### Text-based design files
====

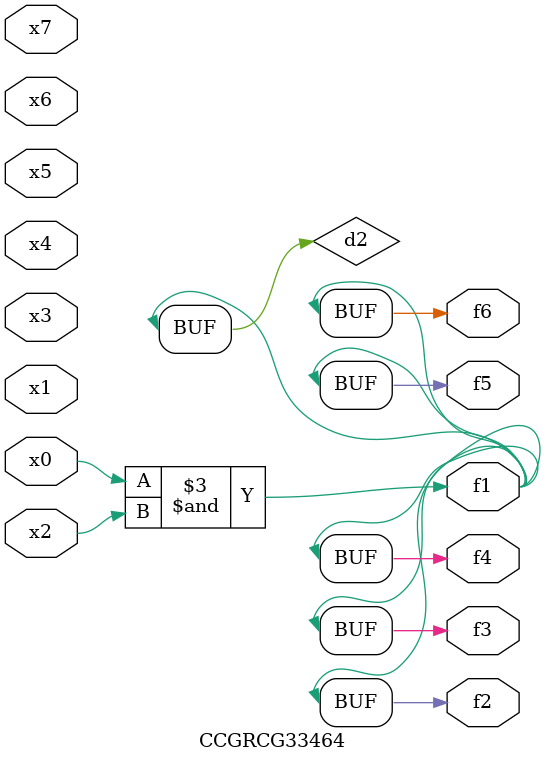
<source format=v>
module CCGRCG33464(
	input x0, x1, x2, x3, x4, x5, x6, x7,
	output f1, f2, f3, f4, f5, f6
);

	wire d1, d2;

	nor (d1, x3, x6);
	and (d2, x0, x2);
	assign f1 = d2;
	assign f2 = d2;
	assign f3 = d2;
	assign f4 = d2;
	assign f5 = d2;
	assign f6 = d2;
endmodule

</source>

====

### Problem description
The answer is every line in the data where the word "assign" appears.

### Written response
	assign f1 = d2;
	assign f2 = d2;
	assign f3 = d2;
	assign f4 = d2;
	assign f5 = d2;
	assign f6 = d2;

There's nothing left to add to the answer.